The suit (PDF), which seeks class action status, was filed yesterday in Quebec Superior Court "on behalf of individuals who have BlackBerry smartphones and who pay for a monthly data plan but were unable to access their email, BlackBerry Messenger service ("BBM"), and/or Internet for the period of October 11 to 14, 2011," according to a statement by the Consumer Law Group, the Montreal-based law firm that filed the suit.

"The class action involves RIM's failure to take action to either directly compensate BlackBerry users or to indirectly compensate BlackBerry users by arranging for wireless service providers to refunds their customers and to take full responsibility for these damages," the firm said.

RIM said it could not comment on the lawsuit because it had not yet been served with a copy. "RIM will formally respond to the matter in due course," a representative said.

The outage began October 10 when the company's e-mail, messaging, and Web service went down across the world, starting in Europe, the Mideast, and Africa and eventually spreading to the U.S. and Canada. The company said the outages were caused by a "core switch failure within RIM's infrastructure" and that the failover to a "back-up switch" failed to function properly.

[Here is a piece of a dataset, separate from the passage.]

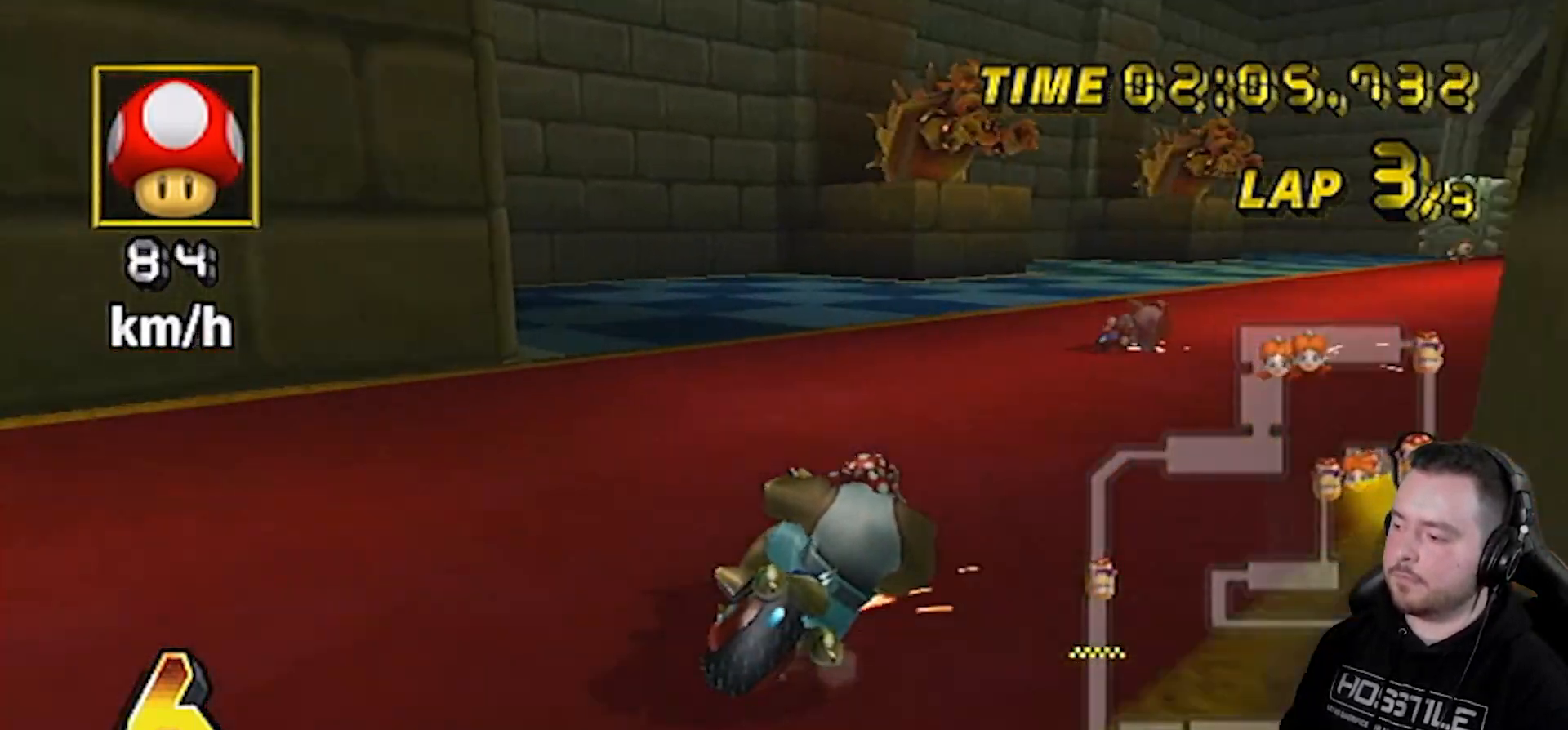
{"buttons": ["A"], "left_stick": "center", "right_stick": "center", "events": [[83, "left_stick", "up-right"], [317, "DPAD_UP", "down"], [317, "left_stick", "center"], [417, "DPAD_UP", "up"]]}
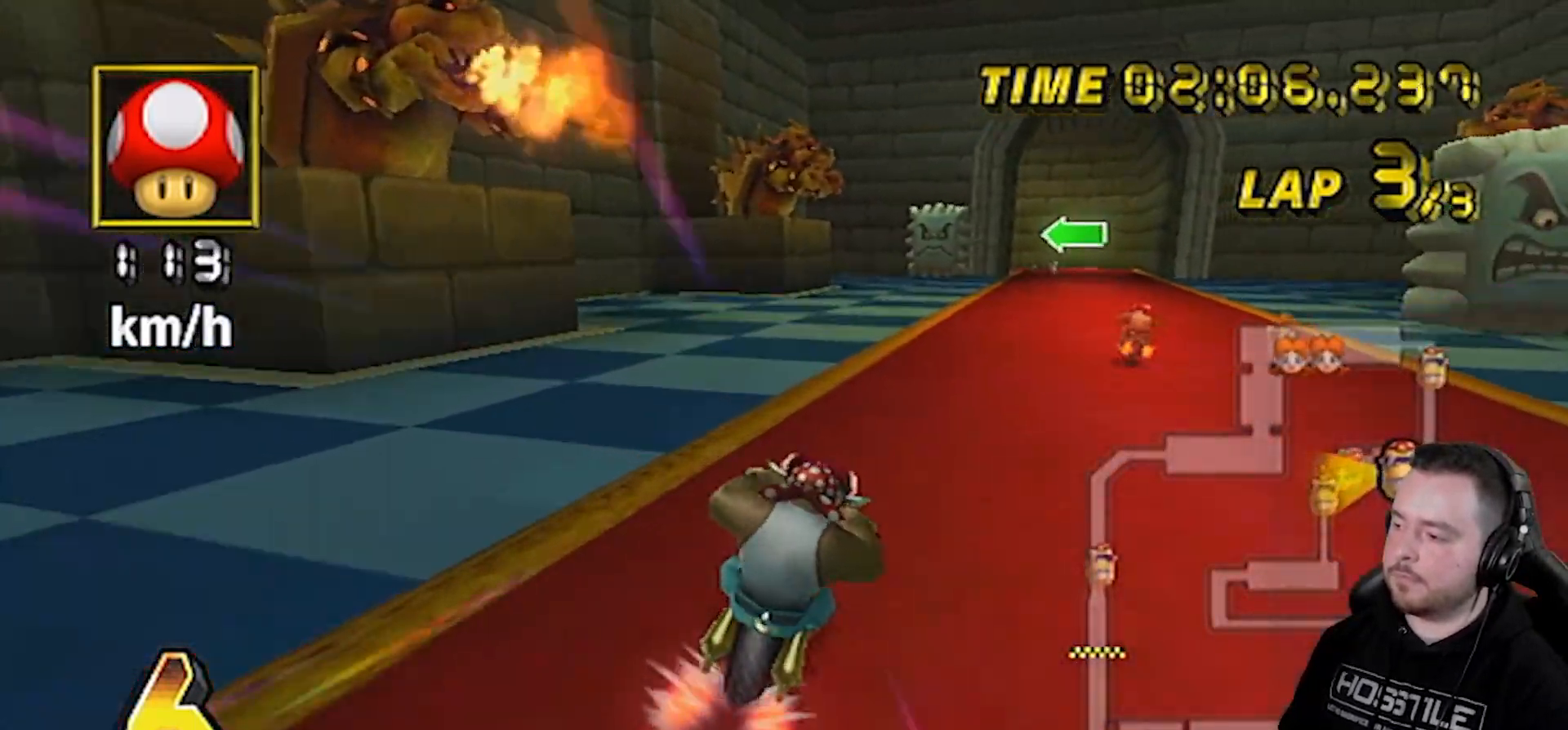
{"buttons": ["A"], "left_stick": "center", "right_stick": "center", "events": [[50, "left_stick", "right"], [383, "left_stick", "center"]]}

RIM eventually restored service on October 13, and co-CEO Mike Lazaridis issued a video apology to customers, and the company offered its customers $100 worth of premium apps for free. Enterprise users were also offered one month of free technical support.

The outage--the worst in the company's 12-year history--came at the worst possible time for RIM. It is facing stiff competition from rivals, such as Apple and Google, and it's been losing market share.